Anyway, does anyone know where I can get some aftermarket cleats or even rig something from Home Depot?

Thanks, Beck


----------



## Triffid (Aug 25, 2005)

Beckman said:


> Hello,
> 
> I'm looking for some cleats for the utilitrak system on my 2005 Frontier. I went to a dealer a few days ago. I guess I assumed that they came as a set. Well the parts guy brought out ONE cleat for $50. And this thing was huge...as big as my hand.
> 
> ...


Here is a link for some of the utilitrak parts:........Triffid

http://www.courtesyparts.com/frontier/D40_utili-track.html


----------



## 05 NISMO 4X4 (Jun 4, 2005)

Here's another site that sells them: www.yournissanparts.com 
They sell a set of 4 for $35.99, and their shipping cost is very reasonable.

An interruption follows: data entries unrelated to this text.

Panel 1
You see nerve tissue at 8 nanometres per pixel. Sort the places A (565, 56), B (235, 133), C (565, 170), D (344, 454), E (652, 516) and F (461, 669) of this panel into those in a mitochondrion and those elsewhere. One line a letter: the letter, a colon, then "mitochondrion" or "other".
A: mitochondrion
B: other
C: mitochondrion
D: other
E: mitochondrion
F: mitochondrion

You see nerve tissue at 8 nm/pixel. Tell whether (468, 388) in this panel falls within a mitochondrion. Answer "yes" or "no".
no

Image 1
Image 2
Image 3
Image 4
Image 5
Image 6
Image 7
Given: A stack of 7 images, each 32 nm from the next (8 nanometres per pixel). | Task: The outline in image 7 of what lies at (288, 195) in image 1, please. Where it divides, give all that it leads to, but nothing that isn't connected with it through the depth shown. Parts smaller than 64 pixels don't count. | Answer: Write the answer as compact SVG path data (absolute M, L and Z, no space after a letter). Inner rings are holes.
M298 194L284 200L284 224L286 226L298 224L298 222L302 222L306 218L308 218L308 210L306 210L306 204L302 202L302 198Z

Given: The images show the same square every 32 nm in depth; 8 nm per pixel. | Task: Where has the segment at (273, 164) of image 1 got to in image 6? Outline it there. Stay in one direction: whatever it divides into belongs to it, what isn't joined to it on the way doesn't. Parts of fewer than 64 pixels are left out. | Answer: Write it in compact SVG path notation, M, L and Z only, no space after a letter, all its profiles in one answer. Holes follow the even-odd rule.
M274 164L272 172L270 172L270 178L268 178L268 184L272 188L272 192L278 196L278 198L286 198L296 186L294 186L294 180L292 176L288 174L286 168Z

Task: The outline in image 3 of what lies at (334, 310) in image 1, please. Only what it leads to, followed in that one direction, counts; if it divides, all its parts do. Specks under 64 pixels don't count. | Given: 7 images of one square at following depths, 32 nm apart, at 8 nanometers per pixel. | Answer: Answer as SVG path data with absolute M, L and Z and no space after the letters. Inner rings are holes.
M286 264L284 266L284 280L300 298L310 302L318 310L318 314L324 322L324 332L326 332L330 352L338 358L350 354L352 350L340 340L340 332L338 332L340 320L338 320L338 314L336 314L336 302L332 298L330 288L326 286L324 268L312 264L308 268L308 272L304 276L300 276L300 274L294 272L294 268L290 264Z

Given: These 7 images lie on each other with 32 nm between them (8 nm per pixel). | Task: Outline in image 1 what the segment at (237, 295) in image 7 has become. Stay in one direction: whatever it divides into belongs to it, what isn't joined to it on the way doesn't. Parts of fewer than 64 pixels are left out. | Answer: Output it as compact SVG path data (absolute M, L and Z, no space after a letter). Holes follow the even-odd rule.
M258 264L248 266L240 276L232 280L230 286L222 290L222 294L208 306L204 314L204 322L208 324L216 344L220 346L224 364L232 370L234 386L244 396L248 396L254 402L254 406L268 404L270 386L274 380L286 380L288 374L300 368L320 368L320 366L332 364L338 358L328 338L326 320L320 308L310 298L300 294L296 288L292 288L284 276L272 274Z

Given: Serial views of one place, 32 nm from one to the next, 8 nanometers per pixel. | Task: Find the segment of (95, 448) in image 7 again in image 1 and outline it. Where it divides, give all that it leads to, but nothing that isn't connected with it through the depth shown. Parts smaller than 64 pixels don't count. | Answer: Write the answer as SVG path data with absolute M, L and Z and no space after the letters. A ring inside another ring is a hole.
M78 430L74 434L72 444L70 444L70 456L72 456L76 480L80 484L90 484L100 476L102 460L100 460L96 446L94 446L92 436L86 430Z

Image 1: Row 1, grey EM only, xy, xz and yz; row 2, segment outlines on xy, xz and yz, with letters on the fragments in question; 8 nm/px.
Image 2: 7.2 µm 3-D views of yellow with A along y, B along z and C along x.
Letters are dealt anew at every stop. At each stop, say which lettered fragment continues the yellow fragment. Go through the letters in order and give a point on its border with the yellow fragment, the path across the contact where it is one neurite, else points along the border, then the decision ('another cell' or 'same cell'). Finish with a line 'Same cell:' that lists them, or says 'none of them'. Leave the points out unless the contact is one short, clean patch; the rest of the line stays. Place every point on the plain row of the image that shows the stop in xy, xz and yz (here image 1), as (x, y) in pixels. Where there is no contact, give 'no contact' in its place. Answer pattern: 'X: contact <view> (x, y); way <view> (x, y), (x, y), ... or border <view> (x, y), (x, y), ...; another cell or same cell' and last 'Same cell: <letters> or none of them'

Hope this helps!


----------



## Beckman (Oct 3, 2005)

Perfect......thanks a bunch.

Beck


----------



## BakedCookies (Sep 18, 2005)

Beckman said:


> Perfect......thanks a bunch.
> 
> Beck


i complained to my dealer, because nissans site says they come with the utilitrack, so i got 4 for free.

Any idea what the small square ones are they bolt on though?


----------



## Gerald (May 23, 2005)

I used the small square ones to keep my bed divider from
moving forward. I'm not sure that it is necessary, but that is what the instructions called for.

OkieScot




QUOTE=BakedCookies]i complained to my dealer, because nissans site says they come with the utilitrack, so i got 4 for free.

Any idea what the small square ones are they bolt on though?[/QUOTE]


----------



## Q-Tip (Sep 10, 2005)

You might check out eBay Motors for these too. Do a search for "Frontier 05" and there are usually a few sets that turn up. Don't know if you'll be able to beat $35 though.


----------